In recent years, the changes on the ground are visually stark.
There are some fruit and vegetables, like apples and broccoli, now grown in the region due to favorable weather conditions. About a decade and a half back such farming was unheard of.
Bird watchers now spot winged creatures like paradise flycatchers and Eurasian scops owls that don’t belong to the region. At the same time, some native wildlife like Tibetan antelope or Ladakh urial is disappearing from the region’s landscape.
The ongoing military standoff between India and China has witnessed the deployment of tens of thousands of additional soldiers to the already militarized region and has led to massive infrastructure development in recent years. It has in turn increased localized pollution manifold, mainly in the form of carbon dioxide emissions from burning fossil fuels like coal and kerosene, and wood for heating shelters to keep soldiers warm in freezing temperatures.
Dorjey said some places in the region “still receive a regular snowfall, but it melts fast,” an indication of what experts point out to Ladakh’s warming weather.
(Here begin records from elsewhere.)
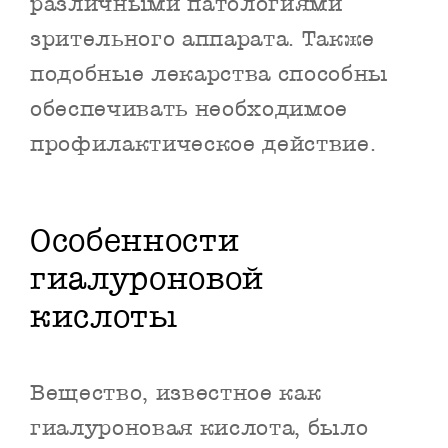
различными патологиями
зрительного аппарата. Также
подобные лекарства способны
обеспечивать необходимое
профилактическое действие.
Особенности
гиалуроновой
кислоты
Вещество, известное как
гиалуроновая кислота, было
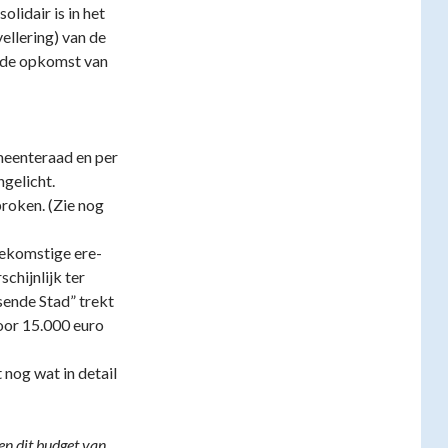
olidair is in het
ellering) van de
ij de opkomst van
meenteraad en per
ngelicht.
proken. (Zie nog
oekomstige ere-
rschijnlijk ter
sende Stad” trekt
oor 15.000 euro
nog wat in detail
en dit budget van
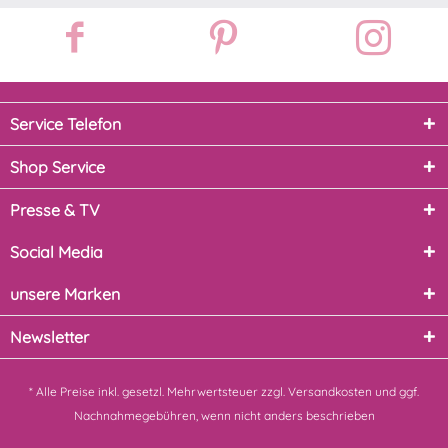
Service Telefon
Shop Service
Presse & TV
Social Media
unsere Marken
Newsletter
* Alle Preise inkl. gesetzl. Mehrwertsteuer zzgl.
Versandkosten
und ggf.
Nachnahmegebühren, wenn nicht anders beschrieben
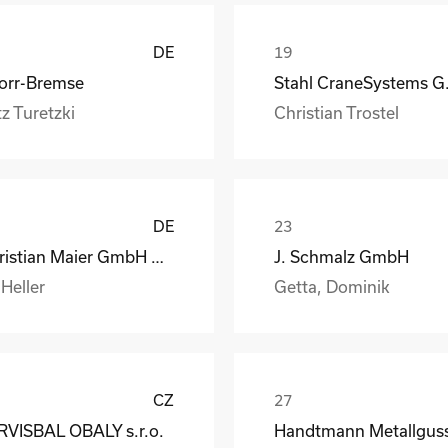
DE
orr-Bremse
Stahl
z Turetzki
Christian Trostel
DE
Christian Maier GmbH & Co. KG
J. Schmalz GmbH
 Heller
Getta, Dominik
CZ
RVISBAL OBALY s.r.o.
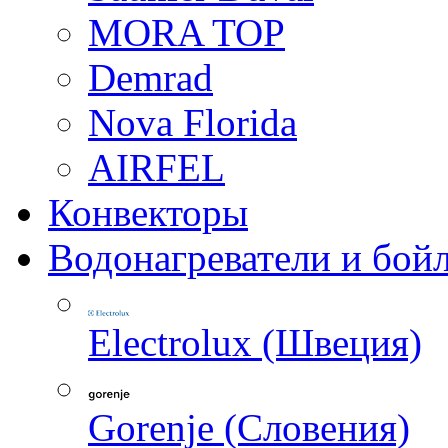
MORA TOP
Demrad
Nova Florida
AIRFEL
Конвекторы
Водонагреватели и бой
Electrolux (Швеция)
Gorenje (Словения)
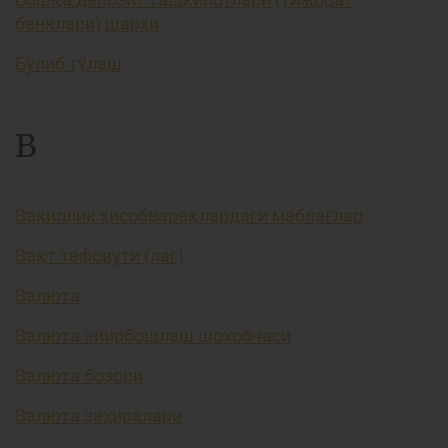
банклари) шарҳи
Бўлиб тўлаш
В
Вакиллик ҳисобварақлардаги маблағлар
Вақт тафовути (лаг)
Валюта
Валюта айирбошлаш шохобчаси
Валюта бозори
Валюта заҳиралари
A quiet flight of nearly 100 nomadic families from the village has dwindled its population to just 17 families who herd some 8,000 animals. While food security, health care and education are at the heart of their migration, the worsening climatic conditions exacerbated their flight.
Among the former Kharnak dwellers, most aging and old people are nostalgic about their old village. But they’re mostly the ones who have lived their productive years of life and now sit inside their homes or assemble in prayer halls or roadside shops to reminisce about what they’ve lost and gained.
Dorjey’s eldest daughter, 21-year-old Rigzen Angmo, has visited Kharnak only twice. “I would like to visit there once in a while. Just that. There is not much for me there,” said Angmo who is an undergraduate business commerce student.
The other lot, mostly young, are largely apathetic. Most of them want to do anything but shepherd animals high in the mountains. Many of them are working in government offices, running their own businesses or doing menial jobs with the Indian military.
Sitting on the bank of a brook in Kharnak, Dorjey said he can’t take the nomad out of himself.
“It was the hardest decision in my life to leave my village. My soul is still here,” he said. But he also acknowledged he was thinking less and less of returning as “urban life has possessed and softened me.”
“On practical terms also, Kharnakling has better food and health facilities. Weather is not as harsh,” he said.